0

I am using jdbcTemplate to query to an ETL tool and fetch the results and write to an Excel Worksheet using Apache POI library. I have somewhere between 700,000 and 1,000,000 rows to fetch and write.

Earlier I had the following setup:

jdbcTemplate.query(new CustomPreparedStatementCreator(arg), new ResultSetExtractor<Void>() {
    @Override
    public Void extractData(ResultSet rs) {
    while (rs.next()) {... process sequentially ...}
    // caused the connection to remain open for 650 seconds
    // setFetchSize was not set so it was default
}

Now I have the following setup:

jdbcTemplate.setFetchSize(200);
SqlRowSet srs = jdbcTemplate.queryForRowSet(sql);
// all the rows are fetched in 60 seconds into memory now
while (srs.next()) {... process sequentially ...} // still takes 600 seconds to write to the worksheet

Now my problems are:

  1. How to I leverage the Java 8 parallelStream API to process all the rows inside a SqlRowSet object? Is there any alternative?
  2. How can I write faster to the worksheet (an org.apache.poi.xssf.streaming.SXSSFSheet) ?
sprkv5
  • 157
  • 1
  • 8
  • 1
    AFAIK, an `SXSSFSheet` is not thread safe so attempting to write to an `SXSSFSheet` in multiple threads will not work. To minimize the connection time, consider using a queue to put the domain objects and another thread to consume the queue which writes to the `SXSSFSheet`. But does it have to be Excel? Can it be CSV (which might be faster to create than Excel)? – Andrew S Sep 21 '18 at 17:57
  • I also have a CSV implmentation (using org.apache.commons.csv.CSVPrinter) and it's insanely fast. Writes the same amount of data in 30 seconds sequentially. But some "brilliant" users want Excel. – sprkv5 Sep 21 '18 at 19:29
  • The `apache poi` creates a `Workbook` which is then able providing all possibilities which `Excel` also provides (textual data but also pictures, shapes, charts, pivot tables, ...). This of course must be more costly than `CSV` which only provides textual data. So if only a `*.xlsx` file is needed filled with textual data, then using `apache poi` might be unnecessarily costly. In https://stackoverflow.com/questions/50738119/how-to-create-and-write-to-excel-file-xlsx/50886486#50886486 I have shown the simplest possible method for creating a simple `*.xlsx` file. – Axel Richter Sep 22 '18 at 06:23
  • The idea of *.xlsx file being a zip archive of xml text files helped me a lot. I was able to implement a multithreaded writer (months ago) which works fine and which gave me a speed-up of 2x for really big xlsx files containing a million rows and 250+ columns. Thanks a lot @axel-richter – sprkv5 Nov 20 '20 at 17:16

0 Answers0

• _DATA FOR PROCESSING_:
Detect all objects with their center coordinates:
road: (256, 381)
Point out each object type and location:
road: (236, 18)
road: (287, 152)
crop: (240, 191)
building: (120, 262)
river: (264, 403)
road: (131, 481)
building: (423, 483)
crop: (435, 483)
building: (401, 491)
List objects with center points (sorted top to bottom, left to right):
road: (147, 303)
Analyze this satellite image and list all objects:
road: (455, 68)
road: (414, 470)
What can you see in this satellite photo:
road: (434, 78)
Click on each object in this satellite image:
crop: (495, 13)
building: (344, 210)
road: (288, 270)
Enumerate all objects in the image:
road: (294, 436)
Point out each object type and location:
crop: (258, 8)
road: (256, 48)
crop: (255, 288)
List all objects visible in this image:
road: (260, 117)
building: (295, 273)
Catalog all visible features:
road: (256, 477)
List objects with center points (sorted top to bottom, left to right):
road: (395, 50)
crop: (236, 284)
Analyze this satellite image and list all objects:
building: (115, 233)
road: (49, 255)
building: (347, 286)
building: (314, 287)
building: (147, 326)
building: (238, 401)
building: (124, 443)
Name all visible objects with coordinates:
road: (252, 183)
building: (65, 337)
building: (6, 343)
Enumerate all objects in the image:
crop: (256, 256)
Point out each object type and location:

• _TASKS_:
**a)** In the thread on writing query results to Excel, do these statements agree with the text? (i) With the newer setup, all rows are loaded into memory in 60 seconds. (ii) The CSV implementation writes the same amount of data in 30 seconds. (iii) The multithreaded writer gave a speed-up of 3x. Answer yes or no for each, and quote the deciding words.
**b)** Please turn every line of the records above into a JSON list of strings, one string per line, skipping blank lines.

• _EXPECTED OUTPUTS_:
**a)**
(i) Yes: "all the rows are fetched in 60 seconds into memory now"
(ii) Yes: "Writes the same amount of data in 30 seconds sequentially."
(iii) No: "gave me a speed-up of 2x"

**b)**
[
  "Detect all objects with their center coordinates:",
  "road: (256, 381)",
  "Point out each object type and location:",
  "road: (236, 18)",
  "road: (287, 152)",
  "crop: (240, 191)",
  "building: (120, 262)",
  "river: (264, 403)",
  "road: (131, 481)",
  "building: (423, 483)",
  "crop: (435, 483)",
  "building: (401, 491)",
  "List objects with center points (sorted top to bottom, left to right):",
  "road: (147, 303)",
  "Analyze this satellite image and list all objects:",
  "road: (455, 68)",
  "road: (414, 470)",
  "What can you see in this satellite photo:",
  "road: (434, 78)",
  "Click on each object in this satellite image:",
  "crop: (495, 13)",
  "building: (344, 210)",
  "road: (288, 270)",
  "Enumerate all objects in the image:",
  "road: (294, 436)",
  "Point out each object type and location:",
  "crop: (258, 8)",
  "road: (256, 48)",
  "crop: (255, 288)",
  "List all objects visible in this image:",
  "road: (260, 117)",
  "building: (295, 273)",
  "Catalog all visible features:",
  "road: (256, 477)",
  "List objects with center points (sorted top to bottom, left to right):",
  "road: (395, 50)",
  "crop: (236, 284)",
  "Analyze this satellite image and list all objects:",
  "building: (115, 233)",
  "road: (49, 255)",
  "building: (347, 286)",
  "building: (314, 287)",
  "building: (147, 326)",
  "building: (238, 401)",
  "building: (124, 443)",
  "Name all visible objects with coordinates:",
  "road: (252, 183)",
  "building: (65, 337)",
  "building: (6, 343)",
  "Enumerate all objects in the image:",
  "crop: (256, 256)",
  "Point out each object type and location:"
]